Foye sought review of the Commission’s decision denying his worker’s compensation claim. The panel set aside the decision and remanded. It held that Commission abused its discretion in overruling Foye’s objection to a medical panel report as there was no evidence the panel members were experts in the treatment of carbon monoxide poisoning or preexisting pseudo-dementia which were the medical issues in this case and Foye suffered prejudice as the report was relied upon to reject Foye’s claim of medical causation. The panel ordered Commission to appoint a new panel with qualified embers and reevaluate the case after the new panel files its report. It rejected Foye’s argument that Utah Administrative Code R602-2-1(F)(3) was an unconstitutional deletion of legislative authority as Commission retains authority over the medical examination process.

State v Gardner

Gardner appealed his rape convictions. The panel affirmed. It held Gardner’s confession was properly admitted as he waived his Miranda rights by initiating conversation with the officers in the room about victim and her mother planning to falsely accusing him of rape after invoking his right to counsel and this waiver by conduct was knowing and voluntary given Gardner’s status as a convicted sex offender who was facing unrelated charges at the time of his interrogation. It held that Gardner’s argument that the district court erred in rejecting a pela deal was unpreserved as did not challenge the rejection below. It held that Gardner’s ineffective assistance claim was inadequately briefed lacking any record support and failed to demonstrate any prejudice.

LJ Mascaro, Inc. et al. v Herriman City

LJ appealed summary judgment to City in its challenge to the denial of its application for a nonconforming use status for their topsoil business. The panel affirmed. It held the record did not demonstrate that LJ had been granted nonconforming status for its business by Salt Lake County before City annexed the property and thus the decision to deny was not arbitrary or capricious. It held that LJ’s argument that a failed annexation by a different city meant the topsoil business was legal when City annexed was unpreserved and LJ failed to prove the business was a nonconforming use when City annexed it an thus failed to prove the decision to deny was illegal.

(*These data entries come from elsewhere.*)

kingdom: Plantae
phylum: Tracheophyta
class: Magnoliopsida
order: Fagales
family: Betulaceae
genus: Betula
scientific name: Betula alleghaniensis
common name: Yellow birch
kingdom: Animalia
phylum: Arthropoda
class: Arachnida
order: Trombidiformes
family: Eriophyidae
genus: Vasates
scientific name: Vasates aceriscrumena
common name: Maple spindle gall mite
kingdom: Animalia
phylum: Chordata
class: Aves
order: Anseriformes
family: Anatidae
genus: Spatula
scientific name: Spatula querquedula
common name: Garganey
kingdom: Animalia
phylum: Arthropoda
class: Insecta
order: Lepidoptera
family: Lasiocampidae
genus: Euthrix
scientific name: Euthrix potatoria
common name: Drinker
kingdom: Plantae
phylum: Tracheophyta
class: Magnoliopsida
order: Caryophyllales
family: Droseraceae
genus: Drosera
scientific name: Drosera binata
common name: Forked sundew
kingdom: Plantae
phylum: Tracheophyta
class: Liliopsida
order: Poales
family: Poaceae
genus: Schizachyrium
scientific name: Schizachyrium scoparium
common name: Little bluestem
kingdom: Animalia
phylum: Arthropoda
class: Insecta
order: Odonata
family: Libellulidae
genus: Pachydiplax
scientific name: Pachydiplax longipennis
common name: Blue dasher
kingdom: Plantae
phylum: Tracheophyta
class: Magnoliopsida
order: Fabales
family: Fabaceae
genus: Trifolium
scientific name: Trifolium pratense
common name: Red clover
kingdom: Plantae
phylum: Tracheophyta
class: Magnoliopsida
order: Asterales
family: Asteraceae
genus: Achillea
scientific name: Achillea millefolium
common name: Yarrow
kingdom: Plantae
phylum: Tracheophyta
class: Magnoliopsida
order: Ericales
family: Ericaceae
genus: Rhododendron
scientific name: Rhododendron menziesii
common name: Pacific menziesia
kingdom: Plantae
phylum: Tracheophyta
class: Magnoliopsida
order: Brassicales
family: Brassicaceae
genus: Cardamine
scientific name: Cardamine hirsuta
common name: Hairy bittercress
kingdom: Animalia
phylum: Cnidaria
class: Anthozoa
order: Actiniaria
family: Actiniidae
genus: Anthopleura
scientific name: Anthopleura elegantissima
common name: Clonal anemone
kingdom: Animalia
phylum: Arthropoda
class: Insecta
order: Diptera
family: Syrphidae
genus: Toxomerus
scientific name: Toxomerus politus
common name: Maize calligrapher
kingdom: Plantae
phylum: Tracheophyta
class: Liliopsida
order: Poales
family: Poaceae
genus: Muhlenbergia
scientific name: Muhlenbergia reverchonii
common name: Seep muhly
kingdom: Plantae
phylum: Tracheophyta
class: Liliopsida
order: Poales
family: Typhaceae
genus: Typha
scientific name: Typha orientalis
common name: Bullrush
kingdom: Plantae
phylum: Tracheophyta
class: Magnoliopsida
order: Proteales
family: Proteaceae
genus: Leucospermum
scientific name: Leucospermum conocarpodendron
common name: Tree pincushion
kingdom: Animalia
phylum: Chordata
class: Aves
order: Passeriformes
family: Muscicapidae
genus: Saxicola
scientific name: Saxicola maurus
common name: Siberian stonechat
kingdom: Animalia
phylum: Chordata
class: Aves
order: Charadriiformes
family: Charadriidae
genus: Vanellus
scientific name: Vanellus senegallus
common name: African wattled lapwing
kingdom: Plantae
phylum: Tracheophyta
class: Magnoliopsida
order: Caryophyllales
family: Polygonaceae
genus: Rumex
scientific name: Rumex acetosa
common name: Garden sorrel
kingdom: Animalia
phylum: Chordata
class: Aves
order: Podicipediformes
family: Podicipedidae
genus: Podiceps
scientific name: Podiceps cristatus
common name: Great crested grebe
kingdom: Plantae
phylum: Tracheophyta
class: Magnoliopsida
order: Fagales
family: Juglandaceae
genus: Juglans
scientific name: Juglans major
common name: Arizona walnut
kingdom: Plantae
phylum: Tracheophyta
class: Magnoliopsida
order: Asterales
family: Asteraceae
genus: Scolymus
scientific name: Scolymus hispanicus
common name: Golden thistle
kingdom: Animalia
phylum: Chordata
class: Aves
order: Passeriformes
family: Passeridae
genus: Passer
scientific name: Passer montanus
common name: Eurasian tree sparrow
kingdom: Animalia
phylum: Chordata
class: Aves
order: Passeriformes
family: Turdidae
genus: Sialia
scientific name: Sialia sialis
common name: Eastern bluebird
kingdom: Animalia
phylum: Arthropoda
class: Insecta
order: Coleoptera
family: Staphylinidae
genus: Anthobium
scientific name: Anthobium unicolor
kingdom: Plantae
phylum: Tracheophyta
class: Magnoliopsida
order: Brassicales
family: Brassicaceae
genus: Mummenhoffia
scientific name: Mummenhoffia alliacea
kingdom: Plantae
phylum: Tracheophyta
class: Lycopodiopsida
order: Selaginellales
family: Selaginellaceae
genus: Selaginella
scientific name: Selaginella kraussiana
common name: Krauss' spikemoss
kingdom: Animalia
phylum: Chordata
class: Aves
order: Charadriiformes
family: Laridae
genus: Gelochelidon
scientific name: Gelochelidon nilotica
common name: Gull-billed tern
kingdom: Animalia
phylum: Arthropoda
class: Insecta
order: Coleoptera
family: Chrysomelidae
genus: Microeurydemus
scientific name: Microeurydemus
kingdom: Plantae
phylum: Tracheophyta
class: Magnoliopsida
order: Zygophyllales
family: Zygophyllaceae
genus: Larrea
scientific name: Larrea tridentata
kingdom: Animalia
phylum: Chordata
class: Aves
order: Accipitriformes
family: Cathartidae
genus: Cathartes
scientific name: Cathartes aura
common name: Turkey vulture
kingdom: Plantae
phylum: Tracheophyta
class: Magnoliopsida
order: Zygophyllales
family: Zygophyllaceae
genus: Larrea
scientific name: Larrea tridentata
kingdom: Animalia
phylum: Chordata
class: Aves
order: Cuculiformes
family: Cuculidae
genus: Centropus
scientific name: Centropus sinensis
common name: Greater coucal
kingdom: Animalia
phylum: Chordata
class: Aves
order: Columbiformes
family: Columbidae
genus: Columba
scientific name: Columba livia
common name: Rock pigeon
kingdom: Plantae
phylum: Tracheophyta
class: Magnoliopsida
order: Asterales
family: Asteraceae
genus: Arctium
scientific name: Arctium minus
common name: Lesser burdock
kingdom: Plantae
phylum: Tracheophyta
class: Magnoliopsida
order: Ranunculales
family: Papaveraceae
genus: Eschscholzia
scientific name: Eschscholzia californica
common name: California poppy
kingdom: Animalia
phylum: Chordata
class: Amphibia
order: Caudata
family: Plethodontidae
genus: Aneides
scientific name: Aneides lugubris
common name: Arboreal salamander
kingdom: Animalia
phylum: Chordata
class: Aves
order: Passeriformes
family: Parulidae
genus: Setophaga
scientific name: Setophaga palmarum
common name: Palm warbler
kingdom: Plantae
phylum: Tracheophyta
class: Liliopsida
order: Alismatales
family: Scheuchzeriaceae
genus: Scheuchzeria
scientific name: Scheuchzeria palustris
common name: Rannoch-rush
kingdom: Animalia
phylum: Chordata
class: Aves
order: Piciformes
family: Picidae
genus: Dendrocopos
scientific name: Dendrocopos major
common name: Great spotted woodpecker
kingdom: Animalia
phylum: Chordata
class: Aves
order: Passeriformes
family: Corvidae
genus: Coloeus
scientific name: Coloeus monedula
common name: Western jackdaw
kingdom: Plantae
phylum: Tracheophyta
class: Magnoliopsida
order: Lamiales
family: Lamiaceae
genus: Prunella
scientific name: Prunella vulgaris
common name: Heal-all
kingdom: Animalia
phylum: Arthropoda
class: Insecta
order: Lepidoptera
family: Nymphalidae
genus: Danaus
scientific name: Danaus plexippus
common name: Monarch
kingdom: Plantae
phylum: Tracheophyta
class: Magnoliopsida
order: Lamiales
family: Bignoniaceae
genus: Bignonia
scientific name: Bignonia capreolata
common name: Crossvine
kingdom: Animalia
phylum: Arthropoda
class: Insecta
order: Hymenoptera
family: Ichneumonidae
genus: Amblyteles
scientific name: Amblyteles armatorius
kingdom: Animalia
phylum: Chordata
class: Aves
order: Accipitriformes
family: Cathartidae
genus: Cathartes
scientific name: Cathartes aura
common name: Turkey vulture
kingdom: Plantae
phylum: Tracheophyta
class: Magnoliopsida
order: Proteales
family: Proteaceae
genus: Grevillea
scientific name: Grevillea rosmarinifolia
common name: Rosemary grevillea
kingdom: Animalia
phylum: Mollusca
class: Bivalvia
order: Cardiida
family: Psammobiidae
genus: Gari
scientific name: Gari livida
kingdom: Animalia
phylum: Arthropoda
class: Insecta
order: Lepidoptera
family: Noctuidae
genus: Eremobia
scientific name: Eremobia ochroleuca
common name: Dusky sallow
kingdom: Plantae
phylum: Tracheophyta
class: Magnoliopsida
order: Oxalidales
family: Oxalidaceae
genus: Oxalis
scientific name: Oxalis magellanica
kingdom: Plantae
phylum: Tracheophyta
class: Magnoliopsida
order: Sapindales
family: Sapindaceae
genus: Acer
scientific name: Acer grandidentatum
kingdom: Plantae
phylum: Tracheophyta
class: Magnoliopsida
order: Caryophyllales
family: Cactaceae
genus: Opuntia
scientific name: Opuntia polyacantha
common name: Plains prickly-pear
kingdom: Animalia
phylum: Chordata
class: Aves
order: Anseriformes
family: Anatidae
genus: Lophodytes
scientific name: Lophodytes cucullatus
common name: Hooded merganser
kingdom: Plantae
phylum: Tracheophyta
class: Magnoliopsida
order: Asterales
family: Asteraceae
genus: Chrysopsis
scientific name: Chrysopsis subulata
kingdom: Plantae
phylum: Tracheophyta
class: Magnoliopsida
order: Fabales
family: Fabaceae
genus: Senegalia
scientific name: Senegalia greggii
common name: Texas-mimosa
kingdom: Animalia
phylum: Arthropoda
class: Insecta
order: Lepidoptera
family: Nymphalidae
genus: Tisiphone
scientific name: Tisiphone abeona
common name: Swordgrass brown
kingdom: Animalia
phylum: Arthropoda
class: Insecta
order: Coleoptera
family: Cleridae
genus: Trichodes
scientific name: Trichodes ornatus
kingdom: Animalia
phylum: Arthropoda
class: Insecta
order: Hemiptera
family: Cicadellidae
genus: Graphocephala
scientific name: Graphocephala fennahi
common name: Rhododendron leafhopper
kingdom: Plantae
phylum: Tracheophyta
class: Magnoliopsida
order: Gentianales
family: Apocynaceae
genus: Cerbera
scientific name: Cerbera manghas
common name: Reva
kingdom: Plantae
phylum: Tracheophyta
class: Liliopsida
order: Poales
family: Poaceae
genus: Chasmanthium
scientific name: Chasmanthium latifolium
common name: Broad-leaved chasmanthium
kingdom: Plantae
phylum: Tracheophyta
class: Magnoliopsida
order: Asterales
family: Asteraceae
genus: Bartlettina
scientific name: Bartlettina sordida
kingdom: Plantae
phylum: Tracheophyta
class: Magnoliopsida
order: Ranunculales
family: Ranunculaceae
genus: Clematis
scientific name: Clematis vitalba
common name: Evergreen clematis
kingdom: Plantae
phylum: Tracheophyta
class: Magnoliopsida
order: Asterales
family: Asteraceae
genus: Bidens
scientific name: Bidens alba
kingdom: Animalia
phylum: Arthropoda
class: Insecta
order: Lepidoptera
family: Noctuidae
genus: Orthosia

In the Interests of B.C. and A.C. (B.C. and T.C. v State)

Parents appealed the termination of their parental rights. The panel affirmed. It held the juvenile court relied upon the totality of the circumstances not just mother’s drug use to terminate parental rights, that parents’ challenge to medical release was unpreserved, an incorrect statement that father did not obtain a substance abuse evaluation did not go into the juvenile court’s reasoning, that there was no clear error in finding mother was so threatening that a doctor would not meet her during business hours and admitting parents’ criminal records was proper.